PURBALINGGA, MyInfo.ID – Koperasi Desa Merah Putih (KDMP) Desa Kalimanah Wetan, Kecamatan Kalimanah, Kabupaten Purbalingga, diproyeksikan menjadi simpul penggerak ekonomi rakyat berbasis desa sekaligus penguat distribusi pangan lokal. Koperasi ini dirancang untuk menampung hasil produksi masyarakat dan memperpendek rantai pasok kebutuhan pokok.
Komitmen tersebut ditegaskan Menteri Koordinator Bidang Pangan Zulkifli Hasan saat meninjau langsung kesiapan KDMP Kalimanah Wetan, Jumat (23/1/2026). Menurutnya, percepatan pembangunan koperasi desa menjadi kunci agar manfaat ekonomi bisa segera dirasakan warga.
Zulkifli Hasan mengapresiasi progres pembangunan KDMP Kalimanah Wetan yang dinilai jauh melampaui perkiraannya. Ia menilai keterlibatan aktif TNI bersama pemerintah daerah menjadi faktor penting percepatan pembangunan.
“Di luar perkiraan saya, progresnya sangat cepat. Saya memberikan penghargaan yang tinggi kepada TNI dan pemerintah daerah. Terima kasih Wakil Panglima TNI, Pangdam, Danrem, Dandim, dan Bupati,” ujarnya.
Percepatan ini dinilai krusial agar koperasi dapat segera beroperasi dan berfungsi sebagai pusat layanan ekonomi desa.
Menko Pangan menjelaskan bahwa KDMP tidak hanya berfungsi sebagai koperasi simpan pinjam, tetapi akan dikembangkan sebagai pusat layanan terpadu ekonomi rakyat. Koperasi ini akan menampung sekaligus menyalurkan hasil produksi warga, khususnya komoditas pangan.
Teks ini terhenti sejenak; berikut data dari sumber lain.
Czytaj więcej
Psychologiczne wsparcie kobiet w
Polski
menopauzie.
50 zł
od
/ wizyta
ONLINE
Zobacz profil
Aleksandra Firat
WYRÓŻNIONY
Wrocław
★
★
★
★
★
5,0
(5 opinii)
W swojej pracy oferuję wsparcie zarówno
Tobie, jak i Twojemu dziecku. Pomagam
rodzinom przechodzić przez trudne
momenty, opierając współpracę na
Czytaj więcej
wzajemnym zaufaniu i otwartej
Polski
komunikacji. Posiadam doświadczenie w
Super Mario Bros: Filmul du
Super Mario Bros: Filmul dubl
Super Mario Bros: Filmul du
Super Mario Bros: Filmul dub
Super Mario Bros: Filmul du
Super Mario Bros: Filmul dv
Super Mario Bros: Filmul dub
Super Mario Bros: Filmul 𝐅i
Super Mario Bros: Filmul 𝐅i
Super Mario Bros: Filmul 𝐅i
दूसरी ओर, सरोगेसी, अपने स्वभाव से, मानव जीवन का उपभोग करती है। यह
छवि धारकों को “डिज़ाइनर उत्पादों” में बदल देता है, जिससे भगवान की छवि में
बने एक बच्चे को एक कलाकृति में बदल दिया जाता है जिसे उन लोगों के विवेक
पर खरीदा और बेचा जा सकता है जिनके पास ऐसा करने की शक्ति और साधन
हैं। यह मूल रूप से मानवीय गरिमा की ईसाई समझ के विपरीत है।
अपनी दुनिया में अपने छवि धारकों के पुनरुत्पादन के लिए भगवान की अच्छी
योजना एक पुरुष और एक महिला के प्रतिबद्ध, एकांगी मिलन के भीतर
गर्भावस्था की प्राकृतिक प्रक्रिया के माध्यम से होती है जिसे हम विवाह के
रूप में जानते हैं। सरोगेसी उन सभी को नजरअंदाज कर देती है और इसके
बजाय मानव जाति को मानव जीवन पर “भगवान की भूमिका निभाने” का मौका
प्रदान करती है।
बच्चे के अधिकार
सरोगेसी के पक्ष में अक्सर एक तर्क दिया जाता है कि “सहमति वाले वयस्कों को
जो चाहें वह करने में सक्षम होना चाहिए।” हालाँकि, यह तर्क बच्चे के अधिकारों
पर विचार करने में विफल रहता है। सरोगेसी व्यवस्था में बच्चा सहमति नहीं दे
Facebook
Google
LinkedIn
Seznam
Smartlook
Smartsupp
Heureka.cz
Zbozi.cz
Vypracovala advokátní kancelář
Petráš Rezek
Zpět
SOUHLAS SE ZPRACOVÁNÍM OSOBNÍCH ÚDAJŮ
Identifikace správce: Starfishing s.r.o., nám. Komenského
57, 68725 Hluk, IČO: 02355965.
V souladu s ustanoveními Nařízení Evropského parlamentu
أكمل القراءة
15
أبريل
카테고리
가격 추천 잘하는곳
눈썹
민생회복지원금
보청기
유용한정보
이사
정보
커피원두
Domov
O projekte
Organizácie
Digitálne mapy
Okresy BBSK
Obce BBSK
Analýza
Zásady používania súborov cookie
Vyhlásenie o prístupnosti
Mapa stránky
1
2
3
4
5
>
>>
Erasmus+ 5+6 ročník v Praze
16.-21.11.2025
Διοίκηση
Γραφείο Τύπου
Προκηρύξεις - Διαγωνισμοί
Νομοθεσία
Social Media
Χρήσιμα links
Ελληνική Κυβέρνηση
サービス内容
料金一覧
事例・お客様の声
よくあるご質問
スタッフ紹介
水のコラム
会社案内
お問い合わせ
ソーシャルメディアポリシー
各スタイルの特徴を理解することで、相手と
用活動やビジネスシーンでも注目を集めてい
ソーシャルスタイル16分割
KDMP juga akan terhubung dengan program SPPG yang saat ini menjangkau hampir 60 juta penerima manfaat dan ditargetkan meningkat hingga 82,9 juta sebelum Desember.
“Kebutuhan pangan seperti telur, ayam, buah, dan sayur akan dipenuhi melalui Kopdes, lewat kerja sama dengan pelaku usaha desa,” katanya.
Ia menambahkan, koperasi akan diperluas fungsinya menjadi pusat distribusi kebutuhan pokok dan sarana produksi masyarakat.
Dalam pengembangannya, KDMP Kalimanah Wetan direncanakan menyediakan berbagai layanan, mulai dari toko sembako, agen gas elpiji, agen pupuk, hingga fasilitas klinik. Untuk menjaga kualitas dan kelancaran distribusi hasil produksi, koperasi juga akan dilengkapi dengan cold storage serta satu unit truk angkut.